== RECORD SET ==

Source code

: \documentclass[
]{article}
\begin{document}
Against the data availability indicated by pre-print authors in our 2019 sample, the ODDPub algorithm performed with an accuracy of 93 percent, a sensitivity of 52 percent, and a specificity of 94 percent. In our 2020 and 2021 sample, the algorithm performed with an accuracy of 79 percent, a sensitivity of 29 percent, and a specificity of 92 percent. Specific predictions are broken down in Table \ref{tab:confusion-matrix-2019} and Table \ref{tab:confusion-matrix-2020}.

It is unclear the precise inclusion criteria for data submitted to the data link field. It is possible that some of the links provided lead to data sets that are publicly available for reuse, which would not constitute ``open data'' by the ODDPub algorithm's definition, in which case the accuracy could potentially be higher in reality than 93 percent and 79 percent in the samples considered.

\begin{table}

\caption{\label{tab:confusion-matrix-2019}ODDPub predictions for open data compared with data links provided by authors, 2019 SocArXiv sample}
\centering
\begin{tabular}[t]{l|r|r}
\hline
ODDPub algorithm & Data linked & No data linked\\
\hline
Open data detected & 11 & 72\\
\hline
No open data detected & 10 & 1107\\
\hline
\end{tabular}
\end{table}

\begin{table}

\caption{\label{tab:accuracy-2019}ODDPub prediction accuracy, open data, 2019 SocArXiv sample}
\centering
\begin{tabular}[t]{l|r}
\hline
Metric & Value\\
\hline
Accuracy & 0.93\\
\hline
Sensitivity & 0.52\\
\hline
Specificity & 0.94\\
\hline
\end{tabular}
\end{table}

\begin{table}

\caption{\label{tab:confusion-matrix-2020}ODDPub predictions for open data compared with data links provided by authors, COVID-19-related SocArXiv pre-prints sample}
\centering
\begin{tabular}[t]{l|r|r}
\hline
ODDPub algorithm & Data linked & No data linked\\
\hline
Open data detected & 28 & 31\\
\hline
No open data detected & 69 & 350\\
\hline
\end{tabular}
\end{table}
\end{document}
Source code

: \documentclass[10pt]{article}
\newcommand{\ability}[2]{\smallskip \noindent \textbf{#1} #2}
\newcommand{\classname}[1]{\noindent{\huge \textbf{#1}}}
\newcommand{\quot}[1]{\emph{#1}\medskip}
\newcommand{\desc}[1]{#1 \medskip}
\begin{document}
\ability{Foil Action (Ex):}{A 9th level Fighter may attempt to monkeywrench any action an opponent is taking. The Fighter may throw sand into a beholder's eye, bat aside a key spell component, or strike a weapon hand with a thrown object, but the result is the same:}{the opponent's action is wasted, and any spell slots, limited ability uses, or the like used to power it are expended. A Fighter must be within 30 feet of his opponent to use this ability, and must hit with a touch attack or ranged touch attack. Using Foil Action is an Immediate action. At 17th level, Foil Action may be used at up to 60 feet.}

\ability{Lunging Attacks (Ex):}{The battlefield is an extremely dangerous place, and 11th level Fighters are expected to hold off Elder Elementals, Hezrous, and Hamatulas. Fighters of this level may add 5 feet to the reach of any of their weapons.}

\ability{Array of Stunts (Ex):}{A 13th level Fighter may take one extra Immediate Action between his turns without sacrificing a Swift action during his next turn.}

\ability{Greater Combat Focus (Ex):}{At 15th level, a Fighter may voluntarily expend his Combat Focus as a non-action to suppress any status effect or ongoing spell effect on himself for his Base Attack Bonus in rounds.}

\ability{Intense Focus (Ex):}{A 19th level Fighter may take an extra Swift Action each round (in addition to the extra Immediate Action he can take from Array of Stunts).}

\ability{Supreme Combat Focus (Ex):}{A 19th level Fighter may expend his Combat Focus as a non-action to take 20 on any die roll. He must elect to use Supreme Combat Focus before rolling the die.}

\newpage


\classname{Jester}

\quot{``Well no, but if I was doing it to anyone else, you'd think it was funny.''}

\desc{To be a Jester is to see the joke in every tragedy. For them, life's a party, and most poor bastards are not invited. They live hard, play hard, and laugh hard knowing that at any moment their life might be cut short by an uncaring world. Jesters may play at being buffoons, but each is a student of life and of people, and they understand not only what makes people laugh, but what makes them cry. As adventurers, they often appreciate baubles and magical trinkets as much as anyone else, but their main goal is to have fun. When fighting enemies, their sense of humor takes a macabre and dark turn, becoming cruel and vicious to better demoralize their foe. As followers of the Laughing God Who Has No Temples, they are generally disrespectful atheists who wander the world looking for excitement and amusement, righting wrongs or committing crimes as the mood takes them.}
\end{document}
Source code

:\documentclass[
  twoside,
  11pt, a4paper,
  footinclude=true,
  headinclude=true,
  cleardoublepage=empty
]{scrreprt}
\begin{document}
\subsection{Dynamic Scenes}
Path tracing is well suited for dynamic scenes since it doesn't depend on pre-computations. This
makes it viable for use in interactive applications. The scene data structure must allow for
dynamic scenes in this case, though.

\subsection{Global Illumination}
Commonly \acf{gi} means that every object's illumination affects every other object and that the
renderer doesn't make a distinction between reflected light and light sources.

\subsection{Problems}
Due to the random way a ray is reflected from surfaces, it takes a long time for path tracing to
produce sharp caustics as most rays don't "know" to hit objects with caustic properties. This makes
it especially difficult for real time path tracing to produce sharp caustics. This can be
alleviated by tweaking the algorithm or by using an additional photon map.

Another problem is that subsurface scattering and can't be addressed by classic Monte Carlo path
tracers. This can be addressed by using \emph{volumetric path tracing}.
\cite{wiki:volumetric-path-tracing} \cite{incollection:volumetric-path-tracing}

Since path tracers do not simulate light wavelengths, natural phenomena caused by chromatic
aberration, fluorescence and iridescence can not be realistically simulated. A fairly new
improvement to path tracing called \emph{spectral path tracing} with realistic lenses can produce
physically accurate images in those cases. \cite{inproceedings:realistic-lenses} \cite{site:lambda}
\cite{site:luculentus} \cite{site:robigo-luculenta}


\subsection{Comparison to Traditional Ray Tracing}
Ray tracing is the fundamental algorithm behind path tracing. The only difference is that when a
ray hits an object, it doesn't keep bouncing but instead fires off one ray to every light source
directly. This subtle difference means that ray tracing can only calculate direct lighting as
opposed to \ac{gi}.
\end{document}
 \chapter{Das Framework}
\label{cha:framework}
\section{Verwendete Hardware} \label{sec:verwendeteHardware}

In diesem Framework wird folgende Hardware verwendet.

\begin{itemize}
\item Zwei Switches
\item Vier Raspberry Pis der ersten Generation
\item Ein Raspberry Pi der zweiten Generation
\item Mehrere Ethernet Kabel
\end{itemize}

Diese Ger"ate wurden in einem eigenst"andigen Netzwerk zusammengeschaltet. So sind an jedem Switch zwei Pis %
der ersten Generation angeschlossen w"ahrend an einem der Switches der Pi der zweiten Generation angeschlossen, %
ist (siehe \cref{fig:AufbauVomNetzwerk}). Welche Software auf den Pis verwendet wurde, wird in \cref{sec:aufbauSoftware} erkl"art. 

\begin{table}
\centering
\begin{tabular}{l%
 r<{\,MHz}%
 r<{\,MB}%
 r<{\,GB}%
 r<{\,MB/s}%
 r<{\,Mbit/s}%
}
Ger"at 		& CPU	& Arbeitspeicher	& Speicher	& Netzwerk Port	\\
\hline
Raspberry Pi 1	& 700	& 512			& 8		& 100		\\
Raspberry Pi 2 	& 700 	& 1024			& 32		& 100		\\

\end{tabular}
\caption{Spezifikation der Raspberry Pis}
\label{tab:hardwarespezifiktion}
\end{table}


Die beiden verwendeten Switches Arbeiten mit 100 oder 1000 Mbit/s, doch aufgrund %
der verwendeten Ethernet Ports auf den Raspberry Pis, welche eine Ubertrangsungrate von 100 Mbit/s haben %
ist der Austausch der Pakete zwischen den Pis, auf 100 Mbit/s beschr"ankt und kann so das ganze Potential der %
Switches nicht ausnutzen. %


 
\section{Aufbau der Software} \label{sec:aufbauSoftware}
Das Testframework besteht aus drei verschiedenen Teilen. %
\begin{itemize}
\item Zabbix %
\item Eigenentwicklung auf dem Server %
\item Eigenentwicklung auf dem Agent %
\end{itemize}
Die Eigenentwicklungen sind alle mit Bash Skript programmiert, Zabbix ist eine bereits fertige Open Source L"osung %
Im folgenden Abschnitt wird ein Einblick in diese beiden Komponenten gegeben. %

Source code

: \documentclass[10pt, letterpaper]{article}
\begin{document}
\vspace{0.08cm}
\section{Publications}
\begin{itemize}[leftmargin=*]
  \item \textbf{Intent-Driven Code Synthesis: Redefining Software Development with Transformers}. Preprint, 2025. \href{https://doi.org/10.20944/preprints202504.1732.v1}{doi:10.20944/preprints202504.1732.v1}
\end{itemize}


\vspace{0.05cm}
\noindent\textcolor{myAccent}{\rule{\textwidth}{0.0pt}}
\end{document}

===

## EXERCISE
If a line of the records includes the string "every", copy it out.

## OUTPUT OF THE TASK
\desc{To be a Jester is to see the joke in every tragedy. For them, life's a party, and most poor bastards are not invited. They live hard, play hard, and laugh hard knowing that at any moment their life might be cut short by an uncaring world. Jesters may play at being buffoons, but each is a student of life and of people, and they understand not only what makes people laugh, but what makes them cry. As adventurers, they often appreciate baubles and magical trinkets as much as anyone else, but their main goal is to have fun. When fighting enemies, their sense of humor takes a macabre and dark turn, becoming cruel and vicious to better demoralize their foe. As followers of the Laughing God Who Has No Temples, they are generally disrespectful atheists who wander the world looking for excitement and amusement, righting wrongs or committing crimes as the mood takes them.}
Commonly \acf{gi} means that every object's illumination affects every other object and that the
ray hits an object, it doesn't keep bouncing but instead fires off one ray to every light source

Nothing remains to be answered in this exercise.